Alexandre Ramagem já foi punido, em julgamento promovido pela Primeira Turma do Supremo, com uma pena de dezesseis anos por organização criminosa, tentativa de abolir violentamente o Estado Democrático de Direito e tentativa de golpe de estado. Essa sentença foi emitida no mesmo processo que responsabilizou o ex-presidente Jair Bolsonaro.
Entretanto, quando da condenação, Ramagem ainda exercia o mandato de deputado federal, motivo pelo qual não foi julgado pelos crimes de dano qualificado e dano ao patrimônio público. Esses delitos ocorreram após sua diplomação e o andamento da ação sobre essas acusações foi suspenso pela Câmara, conforme prerrogativa constitucional para parlamentares. Com a perda do mandato, o processo foi retomado.
Ramagem não iniciou o cumprimento da pena já imposta porque fugiu para os Estados Unidos em setembro do ano anterior, antes da condenação do Supremo.
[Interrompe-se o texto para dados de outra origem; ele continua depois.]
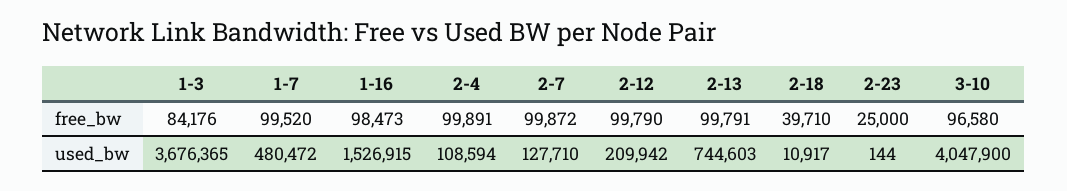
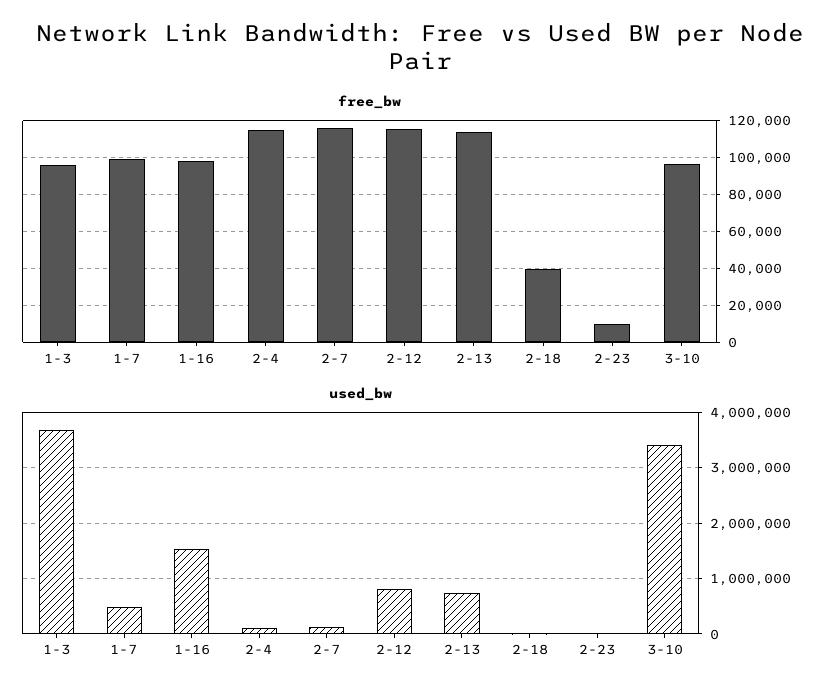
  {
    "free_bw": {
-     "1-3": 84176,
+     "1-3": 95000,
      "1-7": 99520,
      "1-16": 98473,
-     "2-4": 99891,
+     "2-4": 115000,
-     "2-7": 99872,
+     "2-7": 115000,
-     "2-12": 99790,
+     "2-12": 115000,
-     "2-13": 99791,
+     "2-13": 115000,
      "2-18": 39710,
-     "2-23": 25000,
+     "2-23": 10000,
      "3-10": 96580
    },
    "used_bw": {
      "1-3": 3676365,
      "1-7": 480472,
      "1-16": 1526915,
      "2-4": 108594,
      "2-7": 127710,
-     "2-12": 209942,
+     "2-12": 800000,
      "2-13": 744603,
      "2-18": 10917,
      "2-23": 144,
-     "3-10": 4047900
+     "3-10": 3400000
    }
  }

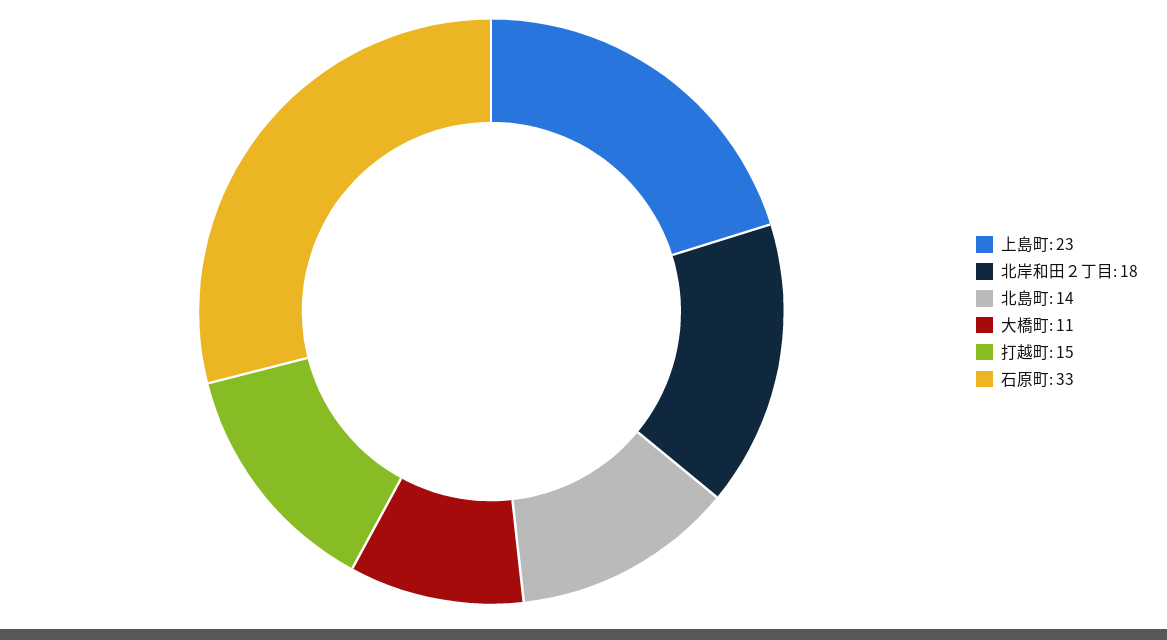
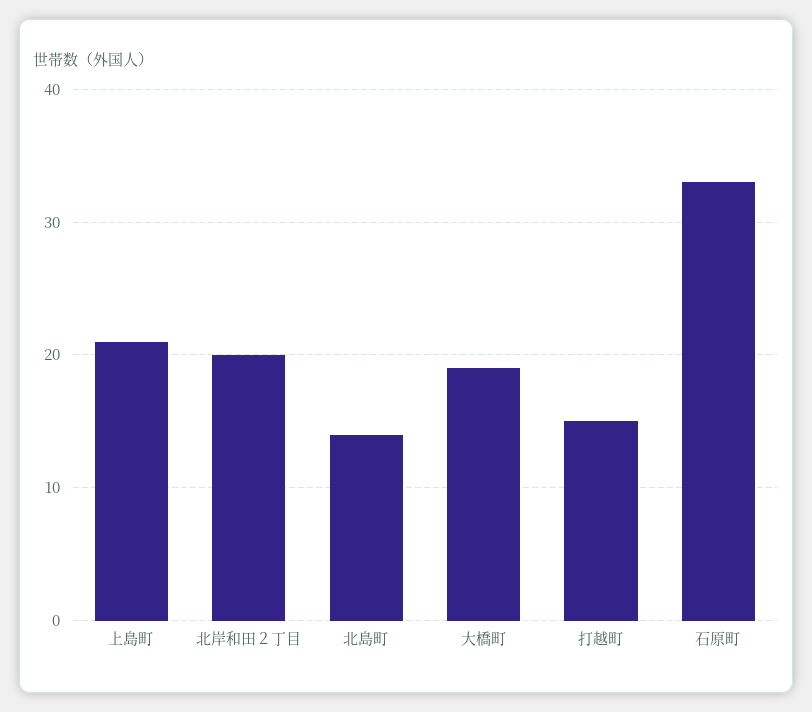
  {
-   "上島町": 23,
+   "上島町": 21,
-   "北岸和田２丁目": 18,
+   "北岸和田２丁目": 20,
    "北島町": 14,
-   "大橋町": 11,
+   "大橋町": 19,
    "打越町": 15,
    "石原町": 33
  }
Em dezembro de 2025, a Câmara dos Deputados oficializou a perda de seu mandato.
A cassação permitiu a continuidade do julgamento referente aos dois novos crimes. No pedido formal de condenação, a PGR se baseou no acórdão que já havia condenado o ex-diretor da Agência Brasileira de Inteligência (Abin) pelo envolvimento na trama golpista.
O acórdão destaca que Alexandre Ramagem Rodrigues foi o principal responsável por estruturar a estratégia de deslegitimar o sistema eleitoral, formulando e propagando as narrativas difundidas em grande escala pelo então presidente Jair Messias Bolsonaro, desde julho de 2021.
Durante o julgamento, a defesa do ex-deputado negou sua participação na conspiração golpista, ressaltando que ele nunca realizou manifestações públicas durante o governo Bolsonaro questionando o sistema eletrônico de votação, incitando a população à revolta ou promovendo ataques que incentivassem a ruptura institucional.